• [EXERCISE DESCRIPTION]:
Return every line from the one with "กันของยีนจากไวรัสไข้หวัดนกชนิด A ที่ทำให้เกิด" through the one with "โรคในระดับต่ำข", inclusive, exactly as it appears below.

Saved entries:
·····

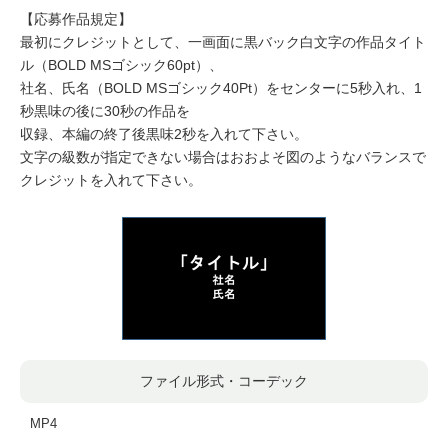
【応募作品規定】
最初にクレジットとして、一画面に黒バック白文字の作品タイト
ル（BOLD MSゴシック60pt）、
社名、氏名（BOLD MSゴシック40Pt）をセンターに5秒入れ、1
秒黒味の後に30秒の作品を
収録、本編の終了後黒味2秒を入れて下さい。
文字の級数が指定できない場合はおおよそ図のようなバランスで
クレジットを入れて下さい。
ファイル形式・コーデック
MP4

·····

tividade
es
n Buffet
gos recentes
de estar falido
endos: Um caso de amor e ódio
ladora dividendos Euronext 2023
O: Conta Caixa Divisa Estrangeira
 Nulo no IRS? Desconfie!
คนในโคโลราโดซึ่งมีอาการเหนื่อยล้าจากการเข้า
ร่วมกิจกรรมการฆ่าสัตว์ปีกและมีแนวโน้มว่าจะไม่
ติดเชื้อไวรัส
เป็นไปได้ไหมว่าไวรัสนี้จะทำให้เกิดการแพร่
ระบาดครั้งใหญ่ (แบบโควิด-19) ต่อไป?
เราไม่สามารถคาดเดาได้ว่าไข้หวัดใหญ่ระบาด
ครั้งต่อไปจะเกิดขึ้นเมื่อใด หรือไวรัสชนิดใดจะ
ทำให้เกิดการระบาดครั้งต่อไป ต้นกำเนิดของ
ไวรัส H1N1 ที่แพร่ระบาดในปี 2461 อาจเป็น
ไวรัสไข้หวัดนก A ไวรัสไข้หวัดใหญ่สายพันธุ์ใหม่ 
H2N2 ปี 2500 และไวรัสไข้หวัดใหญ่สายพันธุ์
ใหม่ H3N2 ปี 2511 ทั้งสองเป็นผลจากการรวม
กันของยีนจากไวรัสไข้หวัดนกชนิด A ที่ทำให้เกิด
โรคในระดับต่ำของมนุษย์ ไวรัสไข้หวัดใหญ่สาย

·····

• [RESULT OF THIS EXERCISE]:
กันของยีนจากไวรัสไข้หวัดนกชนิด A ที่ทำให้เกิด
โรคในระดับต่ำของมนุษย์ ไวรัสไข้หวัดใหญ่สาย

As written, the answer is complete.